Alloy agents → Finch (JWT ForwardAuth)

Agents authenticate using Bearer JWT sent with every write request to the data endpoints (/loki, /mimir, /pyroscope).

Flow:

  1. Traefik's middleware intercepts the request and performs a forward authentication call to finch's auth server.
  2. The Finch auth server extracts the Authorization: Bearer <token> header and calls checks:
  3. HMAC-SHA256 signature (using the stack signing secret)
  4. iss = finch, sub = agent
  5. Token not expired (exp claim)
  6. RID exists in the agent database
  7. HTTP 200 → Traefik forwards the request to the backend. HTTP 401 → write is rejected.

Agent tokens are valid for 365 days. Renew with agent config + agent deploy.

Dashboard access uses a short-lived JWT issued by finchctl service dashboard and passed as a parameter to login.

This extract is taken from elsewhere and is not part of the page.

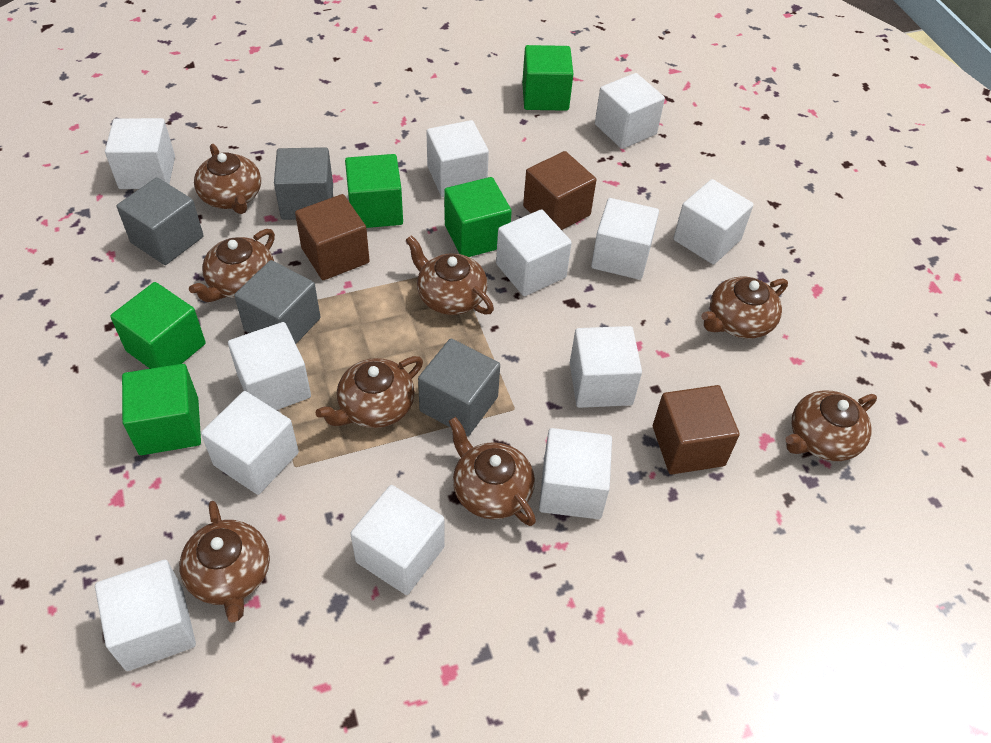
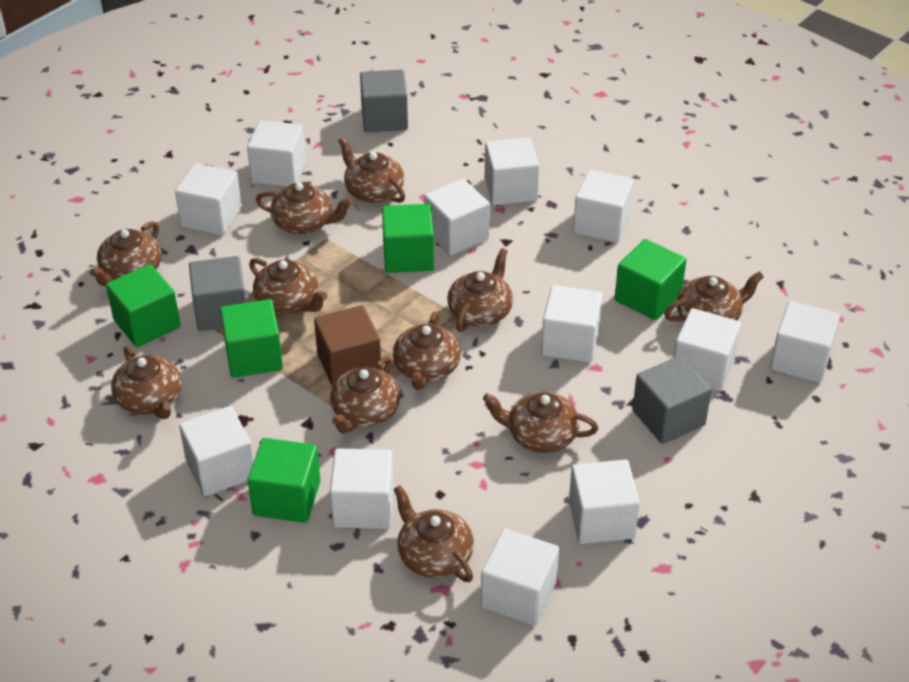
brown cube: [295,194,370,280] [523,151,596,230] [653,385,740,474] = 3 -> [314,305,382,387] = 1
brown teapot: [179,501,270,623] [189,229,275,302] [194,144,261,214] [316,356,423,428] [406,235,494,315] [449,417,536,526] [701,277,788,339] [786,390,877,461] = 8 -> [90,221,162,286] [111,346,182,419] [249,258,327,315] [256,182,353,234] [330,356,400,433] [338,137,405,203] [393,312,461,390] [394,485,474,583] [447,248,513,332] [483,392,598,453] [664,271,764,322] = 11
grey cube: [117,177,204,265] [234,260,320,344] [274,147,333,220] [418,339,500,436] = 4 -> [189,256,246,331] [360,69,408,132] [632,356,712,444] = 3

  1. The token is valitated.
  2. On success, the token is stored in an HttpOnly, SameSite-Strict cookie (dashboard_token).
  3. The Finch HTTP server on subsequent requests reads the cookie and validates the token on every request. An expired token is rejected and the user is redirected to the login page with an expired session message.
  4. The WebSocket additionally validates the token on a 30-second ticker, and if the session expires mid-connection, the WebSocket is closed with a normal closure.
  5. The cookie is cleared on logout or expiration.

Dashboard tokens are valid for the configured session timeout (default 1800 seconds).